Every p-Group is Solvable

Recall that a $p$-group is a group of order $p^k$ where $p$ is a prime and $k \geq 1$.

• Proof: Let $G$ be a $p$ group. Then $|G| = p^k$ for some $k \geq 1$. We construct a chain of subgroups that satisfy the definition for $G$ to be solvable.

• Let $G_0 = \{ e \}$ be the trivial group.

• Since $p \mid p^k = |G|$, we have by Burnside's Theorem for p-Groups that $Z(G)$ is nontrivial.
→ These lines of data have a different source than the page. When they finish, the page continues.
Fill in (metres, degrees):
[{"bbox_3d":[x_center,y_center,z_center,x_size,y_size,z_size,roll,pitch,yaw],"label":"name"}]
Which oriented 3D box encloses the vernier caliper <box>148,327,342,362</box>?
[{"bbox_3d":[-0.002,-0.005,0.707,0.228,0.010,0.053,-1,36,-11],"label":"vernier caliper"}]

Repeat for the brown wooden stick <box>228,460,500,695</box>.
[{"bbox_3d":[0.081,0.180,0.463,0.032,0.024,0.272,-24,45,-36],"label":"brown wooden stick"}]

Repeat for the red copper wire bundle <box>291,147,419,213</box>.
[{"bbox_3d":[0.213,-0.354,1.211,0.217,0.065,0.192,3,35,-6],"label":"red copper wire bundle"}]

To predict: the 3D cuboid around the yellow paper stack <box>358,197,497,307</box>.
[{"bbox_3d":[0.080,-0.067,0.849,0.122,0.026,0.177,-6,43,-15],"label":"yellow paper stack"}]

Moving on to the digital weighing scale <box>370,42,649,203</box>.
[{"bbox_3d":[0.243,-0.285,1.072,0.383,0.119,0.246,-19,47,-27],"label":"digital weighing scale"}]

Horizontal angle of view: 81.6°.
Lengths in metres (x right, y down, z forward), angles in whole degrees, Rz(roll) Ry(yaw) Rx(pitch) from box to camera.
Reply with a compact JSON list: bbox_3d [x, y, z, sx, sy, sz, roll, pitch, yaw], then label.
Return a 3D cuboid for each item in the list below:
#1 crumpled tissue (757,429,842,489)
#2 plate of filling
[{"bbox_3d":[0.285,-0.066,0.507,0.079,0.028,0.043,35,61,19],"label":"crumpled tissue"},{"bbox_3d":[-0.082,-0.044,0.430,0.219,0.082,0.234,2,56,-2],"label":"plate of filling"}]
Let $G_1 = Z(G)$. Then trivially, $G_0 = \{ e \}$ is a normal subgroup of $G_1 = Z(G)$, and $G_1/G_0 = Z(G)/\{ e \} \cong Z(G)$ is abelian.

• Note that $G_1 = Z(G)$ is normal in $G$ (since for all $g \in G$ and for all $h \in Z(G)$ we have that $ghg^{-1} = h$ by definition of $Z(G)$, so that $G_1 = Z(G)$ is normal in $G$). So the quotient group $G/G_1$ is defined and furthermore $|G/G_1| = |G|/|G_1| = p^k/p = p^{k-1}$. If $p^{k-1} = 1 then [[$ G_1 = G$, and $\{ e \} = G_0 \leq G_1 = G$ satisfies the properties for $G$ being solvable.

• If $|G/G_1| = p^{k-1} \neq 1$, then since $p$ is a prime and $p \mid |G/G_1|$ we again have by Burnside's Theorem that $Z(G/G_1)$ is nontrivial. Let $G_2$ be a subgroup of $G$ containing $G_1$ that is isomorphic to $Z(G/G_1)$.

• We continue this process until it terminates at some $G_n = G$ (which is must since $G$ is a finite group) to obtain a chain of successive subgroups $\{ e \} = G_0 \leq G_1 \leq ... \leq G_n = G$ with $G_i$ being a normal subgroup of $G_{i+1}$ for each $0 \leq i \leq n-1$, and $G_{i+1}/G_i$ being abelian for all $0 \leq i \leq n - 1$.

• Thus $G$ is a solvable group. $\blacksquare$

Example 1

It can be shown that for every prime $p$ there exists a nonabelian group of order $p^3$. By the proposition above, each of these nonabelian groups must be solvable.